How does the client know that it is ready so that it can activate a character?
Or more specifically, how can the client tell when all assets have been loaded? (from the context of character selection)
Typically, on the client, $BASECLIENT's _Area_Load should be called after the area is completely loaded and ready. If you know you have additional assets you need to create locally, you can add them during the _Area_Preload which will result in the client waiting the additional time while those resources are loaded before telling the server it is "ready".
With character outfits, you cannot send the information from the server early enough for you to add them during the preload step so that does not help us for this particular need (the earliest you can communicate with the client from the server is in the server's _ClientReady method).
The visualizations you create of characters by sending their outfits to the client are local visualizations only, the server does not know it needs to wait for them to be ready.
The client does not notify the server that it is "ready" until all of the assets have loaded, at which time it should have all of the character data for the characters it has been told to create by virtue of C++ reflecting them to the client. However, when you are sending outfit handles to the client for character selection you would need to tell the client to create those local characters during the server's _ClientReady method to send the outfits to the client and not call PlayerLoadFinished() until all of the outfits you sent to the client had been successfully created as characters.
The $CHARACTERSYSTEM _OnCharacterCreate method is called when characters have been created and start rendering. Your system could index all of the outfits it has been told to create and then hook into character system to check each one off as it is created. When all of them are created, you probably would hide those you do not want to have shown and leave just the "last selected" character visible then call the server to do the external function all PlayerLoadFinished().
So in outline form:
- (server) Create a Game-Specific HE_PreClientReady, or HE_PostClientReady override for $ACCOUNT
- Peform a remote call to the client to tell it to expect X character outfits
- Use the external function to send the character outfits to the client
- (client) Create a Game-Specific HE_OnCharacterCreate and HE_GotCharacterOutfit overrides for $CHARACTERSYSTEM
- When you get the OnCharacterCreate for the characters you expect, you mark each one as ready
- When all outfits have been created, toggle the visibility of those you do not want displayed initially to hidden.

● Record extracts
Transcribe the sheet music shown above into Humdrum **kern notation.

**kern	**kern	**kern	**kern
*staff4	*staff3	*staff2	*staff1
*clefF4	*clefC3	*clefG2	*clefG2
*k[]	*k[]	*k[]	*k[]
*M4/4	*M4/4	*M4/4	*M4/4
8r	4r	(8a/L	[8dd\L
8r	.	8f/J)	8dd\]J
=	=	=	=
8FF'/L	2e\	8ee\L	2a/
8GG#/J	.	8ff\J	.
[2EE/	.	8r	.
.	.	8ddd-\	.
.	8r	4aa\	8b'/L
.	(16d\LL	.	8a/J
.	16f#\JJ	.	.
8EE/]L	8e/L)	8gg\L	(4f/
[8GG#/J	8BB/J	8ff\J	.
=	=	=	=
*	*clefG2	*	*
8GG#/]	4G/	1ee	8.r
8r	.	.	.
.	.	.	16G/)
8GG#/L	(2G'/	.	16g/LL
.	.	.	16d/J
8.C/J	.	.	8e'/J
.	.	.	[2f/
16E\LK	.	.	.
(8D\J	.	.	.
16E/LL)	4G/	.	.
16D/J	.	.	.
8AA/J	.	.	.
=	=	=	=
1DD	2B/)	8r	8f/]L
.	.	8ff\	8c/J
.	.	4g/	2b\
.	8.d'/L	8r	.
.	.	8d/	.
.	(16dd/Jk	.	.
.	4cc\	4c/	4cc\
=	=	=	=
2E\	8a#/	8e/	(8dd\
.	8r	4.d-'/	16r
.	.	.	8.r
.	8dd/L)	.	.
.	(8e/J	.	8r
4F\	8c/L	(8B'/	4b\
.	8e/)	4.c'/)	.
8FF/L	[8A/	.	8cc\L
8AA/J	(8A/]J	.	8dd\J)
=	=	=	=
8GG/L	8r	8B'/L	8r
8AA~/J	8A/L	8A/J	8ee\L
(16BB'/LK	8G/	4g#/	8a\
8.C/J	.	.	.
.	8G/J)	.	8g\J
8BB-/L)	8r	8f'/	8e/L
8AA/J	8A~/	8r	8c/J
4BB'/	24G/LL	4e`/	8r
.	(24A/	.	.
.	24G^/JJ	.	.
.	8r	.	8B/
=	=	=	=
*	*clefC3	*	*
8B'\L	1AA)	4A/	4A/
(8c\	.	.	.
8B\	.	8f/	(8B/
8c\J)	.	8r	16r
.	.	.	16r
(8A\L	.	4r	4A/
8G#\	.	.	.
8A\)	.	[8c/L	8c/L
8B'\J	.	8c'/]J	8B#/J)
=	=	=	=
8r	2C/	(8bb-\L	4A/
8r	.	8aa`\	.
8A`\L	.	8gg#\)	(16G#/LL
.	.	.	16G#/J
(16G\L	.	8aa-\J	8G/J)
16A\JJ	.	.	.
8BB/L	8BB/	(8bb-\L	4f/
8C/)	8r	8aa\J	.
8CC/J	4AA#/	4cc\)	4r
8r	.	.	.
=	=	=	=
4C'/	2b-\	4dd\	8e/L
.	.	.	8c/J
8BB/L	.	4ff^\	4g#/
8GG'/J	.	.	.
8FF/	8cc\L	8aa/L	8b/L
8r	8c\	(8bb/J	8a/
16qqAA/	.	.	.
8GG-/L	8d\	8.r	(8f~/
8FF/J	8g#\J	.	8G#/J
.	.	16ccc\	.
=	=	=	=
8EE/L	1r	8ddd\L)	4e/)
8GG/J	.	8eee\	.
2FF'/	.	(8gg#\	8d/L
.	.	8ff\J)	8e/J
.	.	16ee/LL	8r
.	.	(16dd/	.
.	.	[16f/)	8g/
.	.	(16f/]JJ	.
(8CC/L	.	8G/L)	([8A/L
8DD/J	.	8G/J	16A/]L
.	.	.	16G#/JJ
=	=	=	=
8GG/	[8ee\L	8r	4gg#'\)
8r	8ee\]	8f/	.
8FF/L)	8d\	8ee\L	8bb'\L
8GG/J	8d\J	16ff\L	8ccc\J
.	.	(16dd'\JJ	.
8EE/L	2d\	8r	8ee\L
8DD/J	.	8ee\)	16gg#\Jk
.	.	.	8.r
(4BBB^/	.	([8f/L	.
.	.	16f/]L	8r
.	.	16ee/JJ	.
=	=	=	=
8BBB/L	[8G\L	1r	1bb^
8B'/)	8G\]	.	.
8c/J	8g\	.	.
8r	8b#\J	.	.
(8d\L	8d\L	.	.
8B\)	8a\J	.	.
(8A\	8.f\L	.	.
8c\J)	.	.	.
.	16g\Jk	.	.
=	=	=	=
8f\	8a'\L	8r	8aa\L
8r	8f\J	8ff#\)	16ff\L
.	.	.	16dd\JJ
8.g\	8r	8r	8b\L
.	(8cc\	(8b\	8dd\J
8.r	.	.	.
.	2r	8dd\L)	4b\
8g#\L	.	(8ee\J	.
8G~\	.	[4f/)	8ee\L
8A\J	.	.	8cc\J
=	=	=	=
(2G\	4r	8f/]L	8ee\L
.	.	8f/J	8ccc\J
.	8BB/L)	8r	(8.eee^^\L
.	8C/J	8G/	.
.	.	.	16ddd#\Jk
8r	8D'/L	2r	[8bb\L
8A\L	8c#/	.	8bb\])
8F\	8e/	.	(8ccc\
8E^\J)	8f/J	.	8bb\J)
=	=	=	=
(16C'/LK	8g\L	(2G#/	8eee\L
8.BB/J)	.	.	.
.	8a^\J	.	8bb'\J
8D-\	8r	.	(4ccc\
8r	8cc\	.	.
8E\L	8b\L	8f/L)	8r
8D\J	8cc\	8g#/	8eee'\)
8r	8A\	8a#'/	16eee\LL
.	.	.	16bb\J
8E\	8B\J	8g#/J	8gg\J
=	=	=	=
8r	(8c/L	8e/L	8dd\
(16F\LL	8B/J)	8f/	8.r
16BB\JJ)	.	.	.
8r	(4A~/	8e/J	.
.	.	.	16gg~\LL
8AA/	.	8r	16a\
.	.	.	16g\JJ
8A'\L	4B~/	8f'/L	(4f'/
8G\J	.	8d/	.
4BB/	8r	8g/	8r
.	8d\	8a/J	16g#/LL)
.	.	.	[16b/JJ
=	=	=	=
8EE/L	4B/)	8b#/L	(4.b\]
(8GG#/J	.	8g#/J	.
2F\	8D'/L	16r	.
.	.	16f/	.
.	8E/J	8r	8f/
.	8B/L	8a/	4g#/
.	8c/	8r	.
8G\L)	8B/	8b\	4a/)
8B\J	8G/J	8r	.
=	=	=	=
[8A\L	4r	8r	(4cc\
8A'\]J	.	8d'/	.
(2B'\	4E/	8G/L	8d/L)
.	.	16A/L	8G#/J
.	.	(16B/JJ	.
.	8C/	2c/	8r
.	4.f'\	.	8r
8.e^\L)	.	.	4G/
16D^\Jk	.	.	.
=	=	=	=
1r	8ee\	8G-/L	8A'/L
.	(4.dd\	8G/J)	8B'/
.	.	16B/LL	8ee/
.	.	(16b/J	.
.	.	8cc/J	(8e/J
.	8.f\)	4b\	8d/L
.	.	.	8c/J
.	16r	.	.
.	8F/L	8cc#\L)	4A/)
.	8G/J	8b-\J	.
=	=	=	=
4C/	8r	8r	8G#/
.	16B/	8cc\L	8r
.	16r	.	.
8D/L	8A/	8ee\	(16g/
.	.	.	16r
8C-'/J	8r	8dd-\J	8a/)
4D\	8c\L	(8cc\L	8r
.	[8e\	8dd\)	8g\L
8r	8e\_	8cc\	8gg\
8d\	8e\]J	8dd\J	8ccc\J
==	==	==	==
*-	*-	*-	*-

● Work task
According to the text on client readiness and character selection, what is the earliest point at which the server can communicate with the client? You can skip the listing.

● Answer space
The server's _ClientReady method.